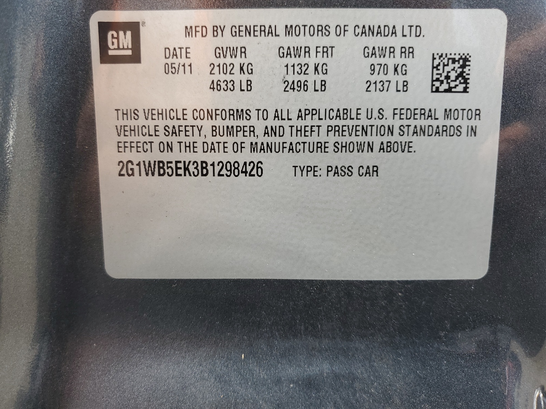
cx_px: 273
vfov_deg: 53.1
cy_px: 204
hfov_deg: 67.3
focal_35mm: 26
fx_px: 410
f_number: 1.5
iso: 50
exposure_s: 1/263
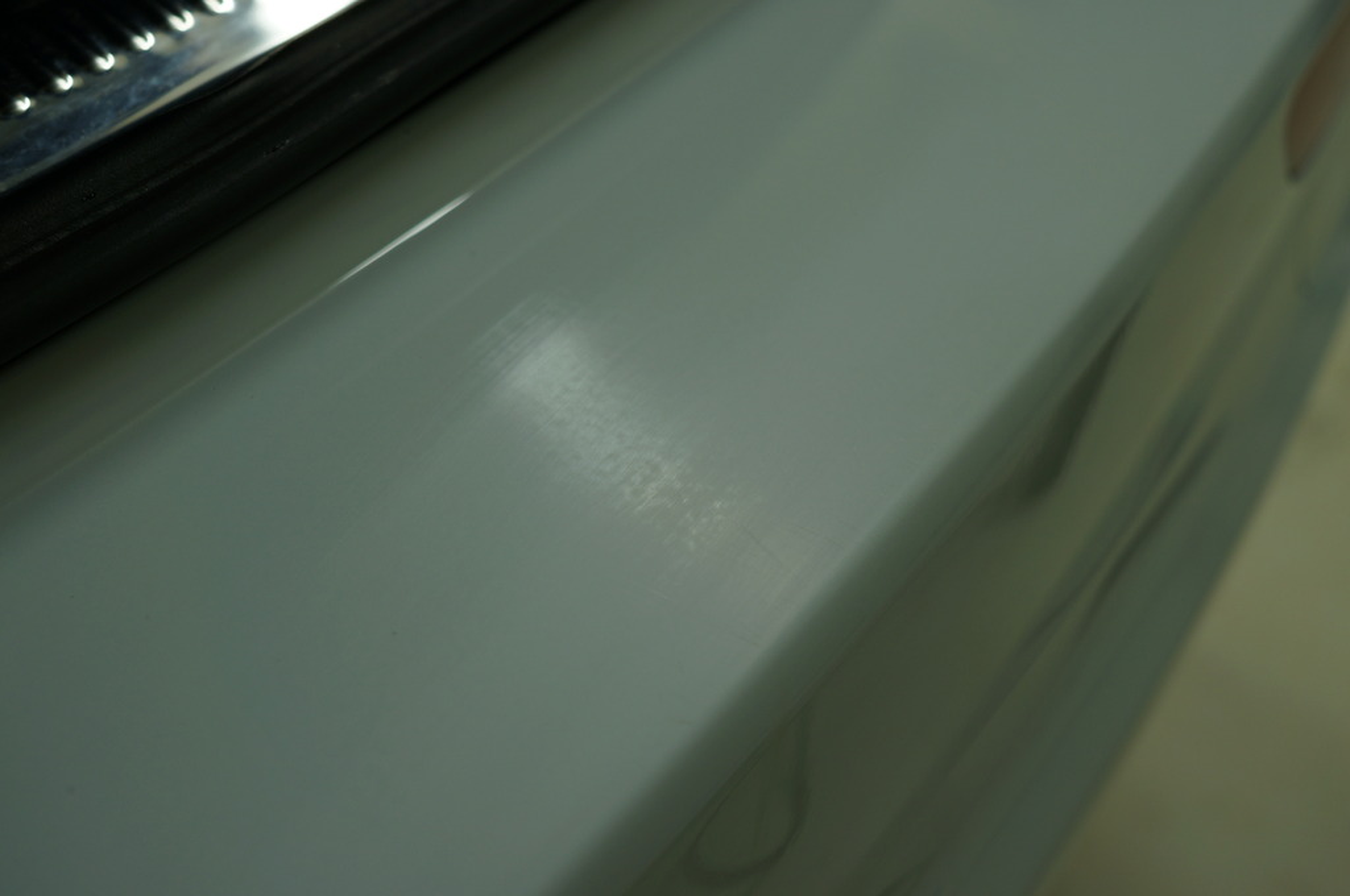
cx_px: 675
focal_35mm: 45
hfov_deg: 43.7
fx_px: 1685
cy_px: 448
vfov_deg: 29.8
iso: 160
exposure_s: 1/60
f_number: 4
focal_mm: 30
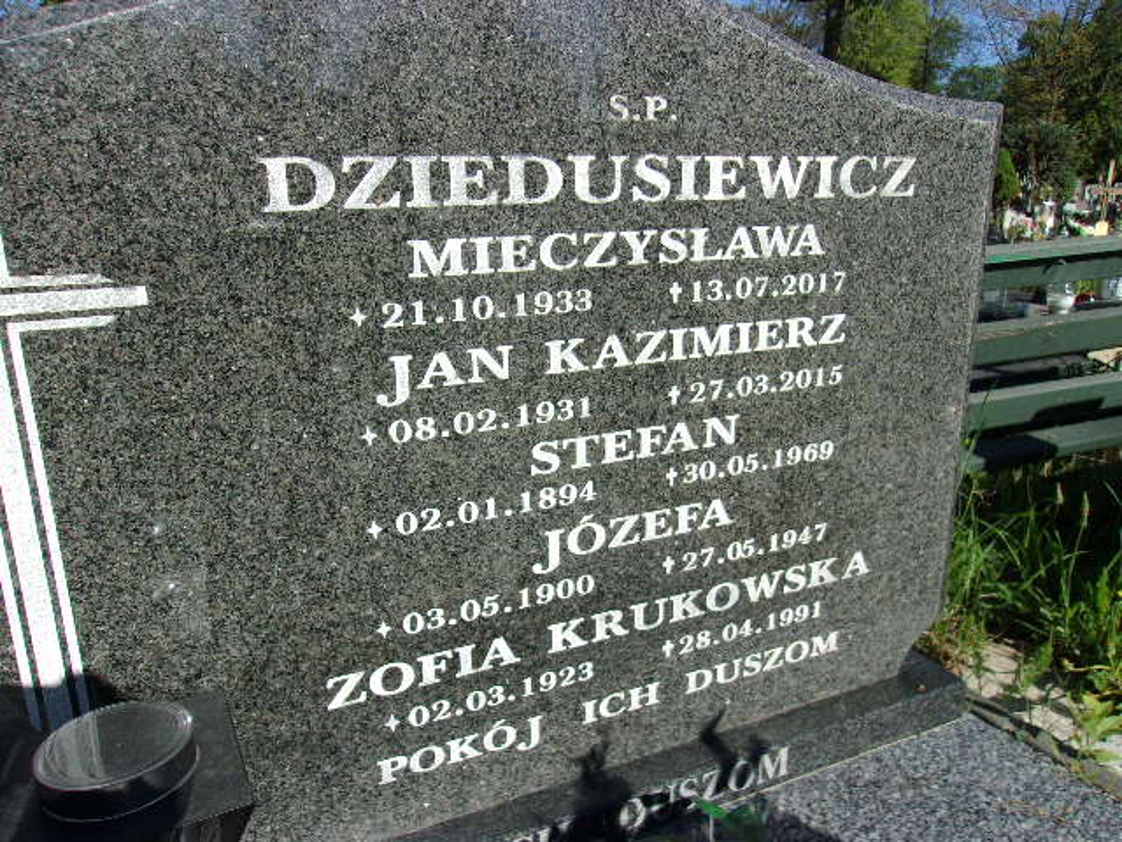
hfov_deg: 65.3
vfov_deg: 51.4
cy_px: 421
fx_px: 875
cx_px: 561
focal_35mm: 27
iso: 80
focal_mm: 4.9
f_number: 10.4
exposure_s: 1/110
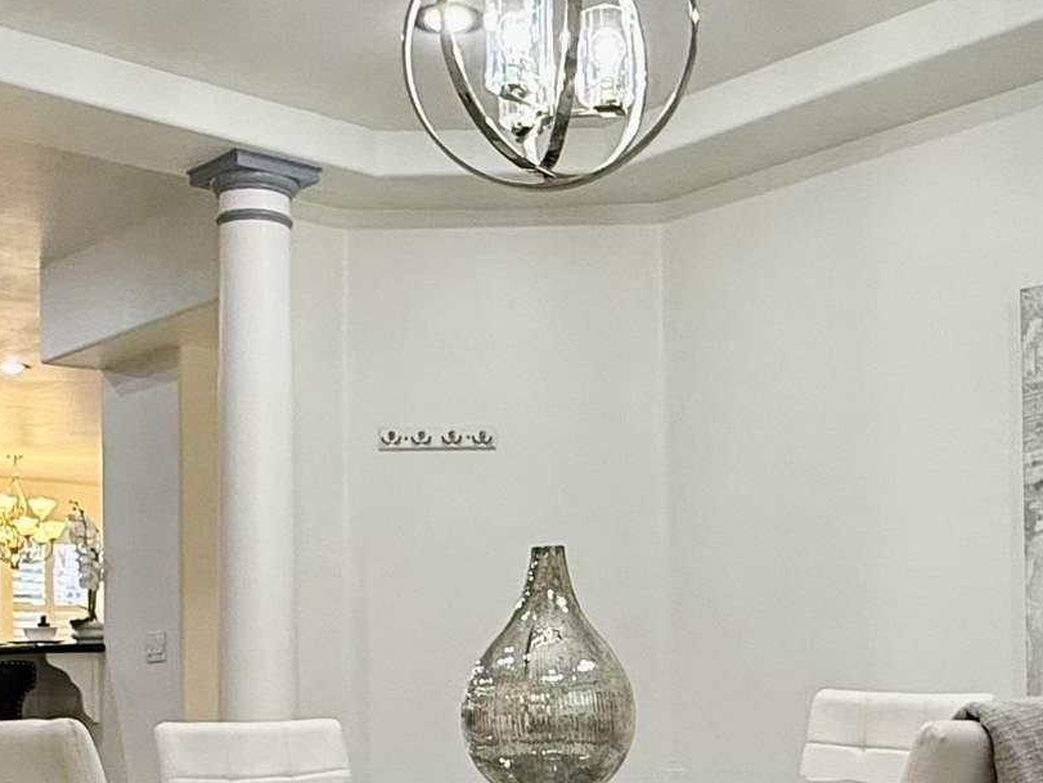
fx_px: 1598
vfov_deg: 27.0
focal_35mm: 53
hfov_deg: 36.1
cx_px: 568
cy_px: 639
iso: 200
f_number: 2.2
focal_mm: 2.22
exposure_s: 1/120
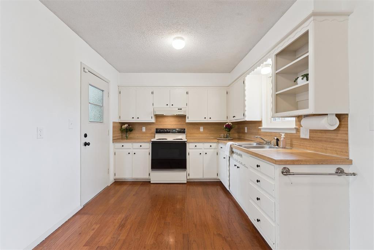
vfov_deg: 77.3
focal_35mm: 15
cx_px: 187
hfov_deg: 100.4
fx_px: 156
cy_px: 125
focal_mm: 10
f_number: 8
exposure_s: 1/5
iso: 100
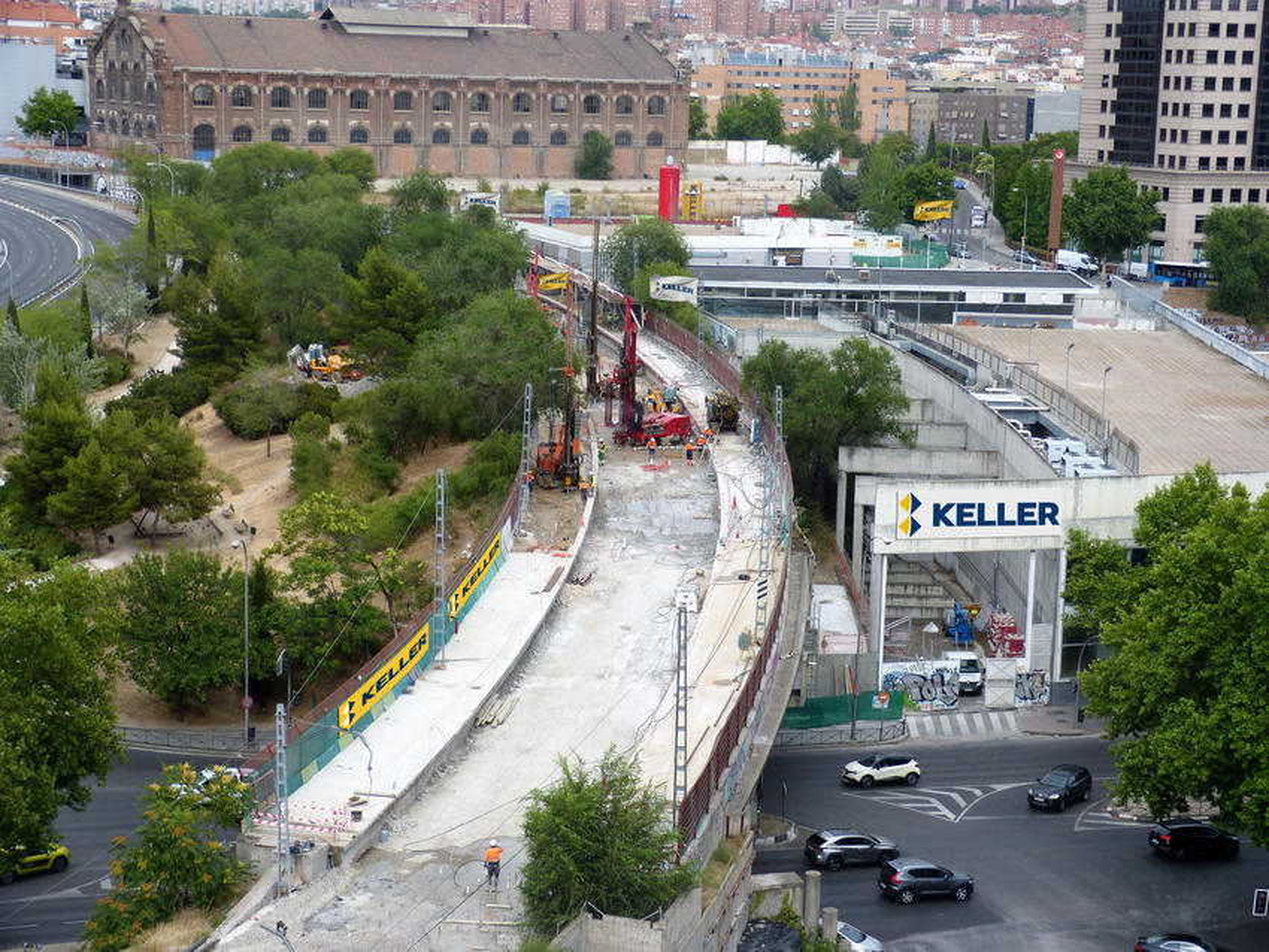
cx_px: 634
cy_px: 476
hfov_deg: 28.2
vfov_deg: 21.3
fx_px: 2530
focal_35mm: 69
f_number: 3.3
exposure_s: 1/640
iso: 100
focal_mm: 12.4
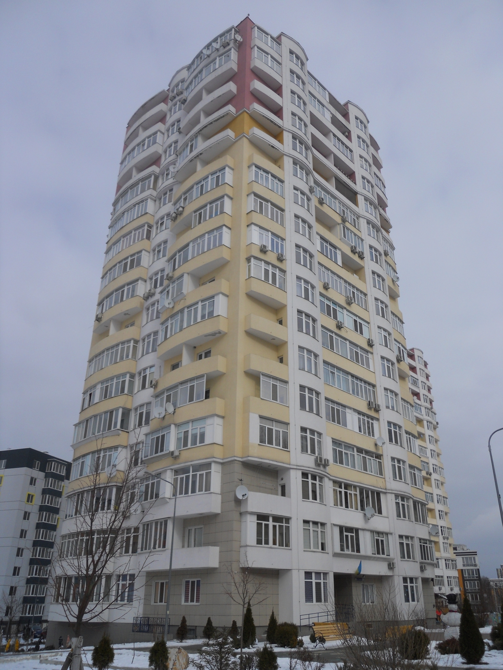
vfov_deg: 63.4
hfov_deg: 49.7
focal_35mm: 28
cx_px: 252
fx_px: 542
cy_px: 335
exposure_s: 1/500
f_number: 5.4
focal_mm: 5
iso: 80
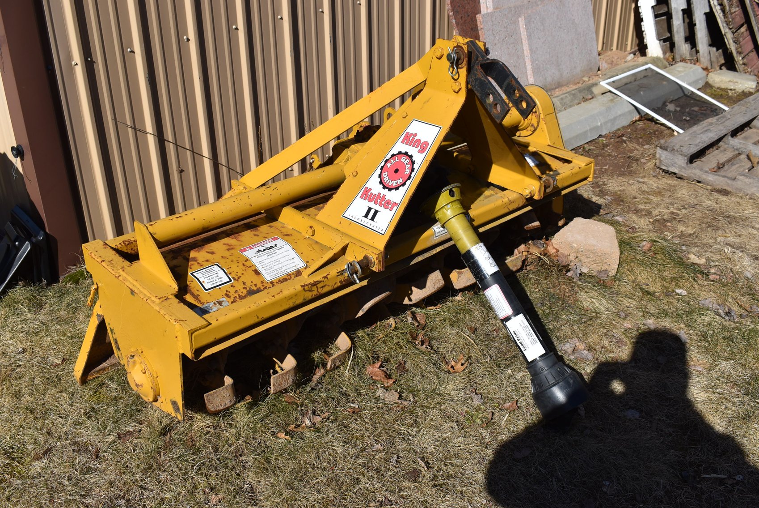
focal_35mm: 36
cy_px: 254
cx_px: 380
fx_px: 760
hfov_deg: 53.1
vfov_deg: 36.9
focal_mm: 24
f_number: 9
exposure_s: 1/320
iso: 100
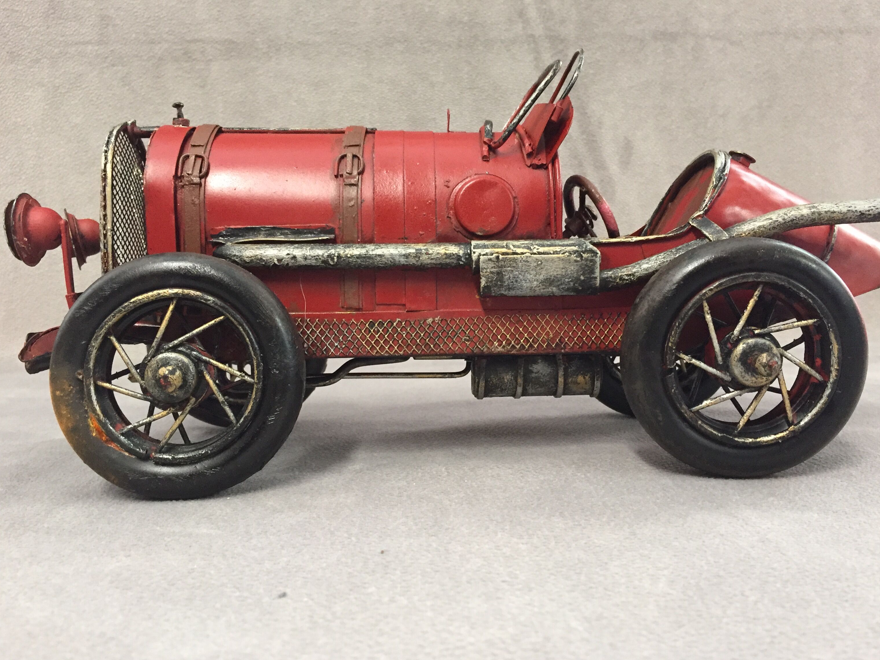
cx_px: 453
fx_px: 788
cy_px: 339
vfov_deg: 45.4
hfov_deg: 58.3
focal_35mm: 31
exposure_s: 1/33
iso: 250
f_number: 2.2
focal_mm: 4.15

## What the exercise asks
Reproduce the listing word for word. Do not carry over the pictures.

## Answer below
cx_px: 273
vfov_deg: 53.1
cy_px: 204
hfov_deg: 67.3
focal_35mm: 26
fx_px: 410
f_number: 1.5
iso: 50
exposure_s: 1/263
cx_px: 675
focal_35mm: 45
hfov_deg: 43.7
fx_px: 1685
cy_px: 448
vfov_deg: 29.8
iso: 160
exposure_s: 1/60
f_number: 4
focal_mm: 30
hfov_deg: 65.3
vfov_deg: 51.4
cy_px: 421
fx_px: 875
cx_px: 561
focal_35mm: 27
iso: 80
focal_mm: 4.9
f_number: 10.4
exposure_s: 1/110
fx_px: 1598
vfov_deg: 27.0
focal_35mm: 53
hfov_deg: 36.1
cx_px: 568
cy_px: 639
iso: 200
f_number: 2.2
focal_mm: 2.22
exposure_s: 1/120
vfov_deg: 77.3
focal_35mm: 15
cx_px: 187
hfov_deg: 100.4
fx_px: 156
cy_px: 125
focal_mm: 10
f_number: 8
exposure_s: 1/5
iso: 100
cx_px: 634
cy_px: 476
hfov_deg: 28.2
vfov_deg: 21.3
fx_px: 2530
focal_35mm: 69
f_number: 3.3
exposure_s: 1/640
iso: 100
focal_mm: 12.4
vfov_deg: 63.4
hfov_deg: 49.7
focal_35mm: 28
cx_px: 252
fx_px: 542
cy_px: 335
exposure_s: 1/500
f_number: 5.4
focal_mm: 5
iso: 80
focal_35mm: 36
cy_px: 254
cx_px: 380
fx_px: 760
hfov_deg: 53.1
vfov_deg: 36.9
focal_mm: 24
f_number: 9
exposure_s: 1/320
iso: 100
cx_px: 453
fx_px: 788
cy_px: 339
vfov_deg: 45.4
hfov_deg: 58.3
focal_35mm: 31
exposure_s: 1/33
iso: 250
f_number: 2.2
focal_mm: 4.15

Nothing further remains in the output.